Personas are just as valuable in B2B. Personas bring a particular type of customer to life. It helps Marketing, Sales, Customer Support and the rest of the organization understand the personality, motivations, priorities, challenges and concerns.  Personas provide a common organization-wide point of view about customers and insights their preferences regarding messages, content and channels.

The Value of Roles and Personas

Using roles and personas to help with marketing initiatives has advantages and disadvantages. 

A guiding principle about defining a role is that the information should fit on a single index card. Roles are concise quick and easy to understand. However, typically roles do not provide context or a portrait of the customer.

Customers are people. As such they are complex and multifaceted.  Personas tend to provide a better reflection of the customer. For them to be valuable, there must a an appealing, memorable narrative associated with the persona. If overdone personas can obscure what is important and make it difficult to know where to focus.

Persona development is quite an undertaking.  When does it make sense to go through the effort of creating personas?

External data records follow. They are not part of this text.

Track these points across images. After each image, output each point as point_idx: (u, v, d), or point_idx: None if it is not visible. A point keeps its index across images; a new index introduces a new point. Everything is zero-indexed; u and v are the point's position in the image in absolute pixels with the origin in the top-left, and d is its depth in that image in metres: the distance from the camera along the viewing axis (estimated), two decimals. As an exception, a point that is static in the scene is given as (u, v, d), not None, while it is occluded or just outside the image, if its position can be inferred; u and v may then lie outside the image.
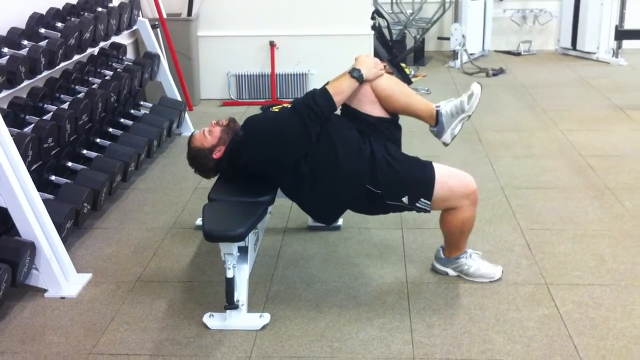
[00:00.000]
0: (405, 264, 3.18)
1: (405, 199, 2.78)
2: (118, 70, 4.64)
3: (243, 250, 2.78)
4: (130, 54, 5.47)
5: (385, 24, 7.08)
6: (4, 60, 3.32)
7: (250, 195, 2.85)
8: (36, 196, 3.02)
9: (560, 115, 5.44)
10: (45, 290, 3.01)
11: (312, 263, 3.23)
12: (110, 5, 4.70)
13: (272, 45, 6.01)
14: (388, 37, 6.97)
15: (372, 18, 6.27)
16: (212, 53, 6.10)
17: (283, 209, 3.69)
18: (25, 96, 3.64)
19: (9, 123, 3.11)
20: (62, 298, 2.99)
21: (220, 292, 2.81)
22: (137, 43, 5.74)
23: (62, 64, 3.83)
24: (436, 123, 2.86)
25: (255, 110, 5.49)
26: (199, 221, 3.63)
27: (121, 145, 4.18)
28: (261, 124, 2.89)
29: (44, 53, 3.55)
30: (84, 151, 3.95)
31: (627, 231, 3.43)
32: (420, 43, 7.49)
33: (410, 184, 2.78)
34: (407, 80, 6.47)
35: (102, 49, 4.65)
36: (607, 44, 7.34)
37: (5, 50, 3.44)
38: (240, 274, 2.76)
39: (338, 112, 2.89)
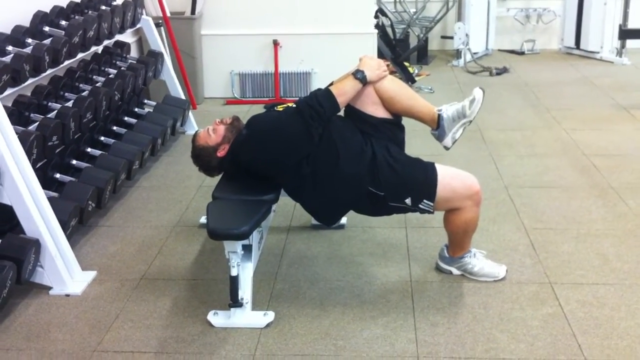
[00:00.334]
0: (409, 263, 3.18)
1: (408, 201, 2.78)
2: (122, 68, 4.64)
3: (247, 249, 2.79)
4: (134, 53, 5.47)
5: (389, 22, 7.07)
6: (8, 59, 3.33)
7: (254, 194, 2.86)
8: (41, 194, 3.03)
9: (563, 114, 5.43)
10: (50, 288, 3.02)
11: (316, 261, 3.23)
12: (114, 3, 4.70)
13: (275, 44, 6.01)
14: (391, 36, 6.96)
15: (376, 17, 6.26)
16: (215, 52, 6.10)
17: (287, 207, 3.69)
18: (29, 94, 3.65)
19: (13, 121, 3.11)
20: (67, 295, 3.00)
21: (224, 290, 2.81)
22: (141, 41, 5.75)
23: (66, 62, 3.83)
24: (437, 127, 2.86)
25: (259, 108, 5.51)
26: (203, 219, 3.64)
27: (125, 143, 4.18)
28: (263, 123, 2.90)
29: (48, 51, 3.55)
30: (89, 149, 3.96)
31: (630, 230, 3.43)
32: (423, 42, 7.48)
33: (412, 186, 2.78)
34: (410, 79, 6.46)
35: (106, 47, 4.65)
36: (610, 43, 7.32)
37: (10, 48, 3.44)
38: (245, 272, 2.77)
39: (341, 113, 2.90)
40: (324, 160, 2.79)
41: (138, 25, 5.05)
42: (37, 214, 2.96)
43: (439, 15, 7.39)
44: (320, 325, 2.71)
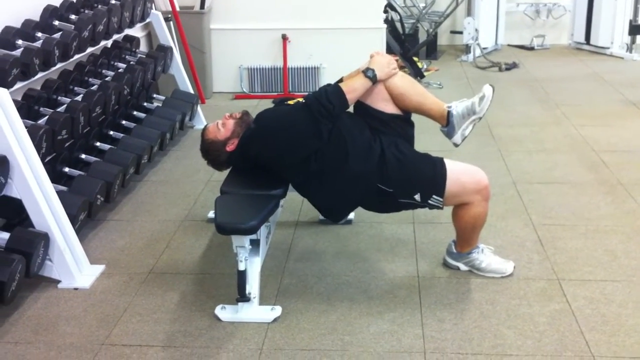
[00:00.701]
0: (416, 259, 3.18)
1: (417, 197, 2.78)
2: (131, 63, 4.65)
3: (255, 243, 2.80)
4: (143, 47, 5.49)
5: (398, 17, 7.06)
6: (18, 52, 3.34)
7: (262, 189, 2.86)
8: (50, 188, 3.04)
9: (573, 110, 5.41)
10: (58, 281, 3.04)
11: (323, 257, 3.24)
12: (124, -3, 4.72)
13: (284, 38, 6.01)
14: (400, 31, 6.95)
15: (385, 11, 6.25)
16: (224, 46, 6.10)
17: (295, 202, 3.69)
18: (39, 88, 3.66)
19: (23, 115, 3.13)
20: (76, 289, 3.01)
21: (232, 284, 2.82)
22: (150, 36, 5.76)
23: (76, 57, 3.85)
24: (447, 123, 2.86)
25: (267, 103, 5.51)
26: (211, 214, 3.65)
27: (134, 137, 4.20)
28: (272, 118, 2.90)
29: (58, 45, 3.56)
30: (98, 143, 3.97)
31: (639, 227, 3.41)
32: (432, 37, 7.47)
33: (421, 181, 2.78)
34: (419, 74, 6.45)
35: (115, 41, 4.66)
36: (621, 39, 7.28)
37: (20, 42, 3.45)
38: (252, 266, 2.77)
39: (350, 108, 2.90)
40: (332, 157, 2.79)
41: (147, 20, 5.07)
42: (46, 207, 2.98)
43: (449, 10, 7.36)
44: (327, 320, 2.72)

When people performing the same function act (buy, use, etc.) differently because they have different motivations, intentions, context, skills or experiences then personas will provide you with greater insight than a role approach.

Personas also enable customer-centricity and facilitate organization-wide alignment, making it easier for everyone to keep their target market and prospects in mind as they go about their respective functions related to increasing revenue and profitability. Creating personas takes real research.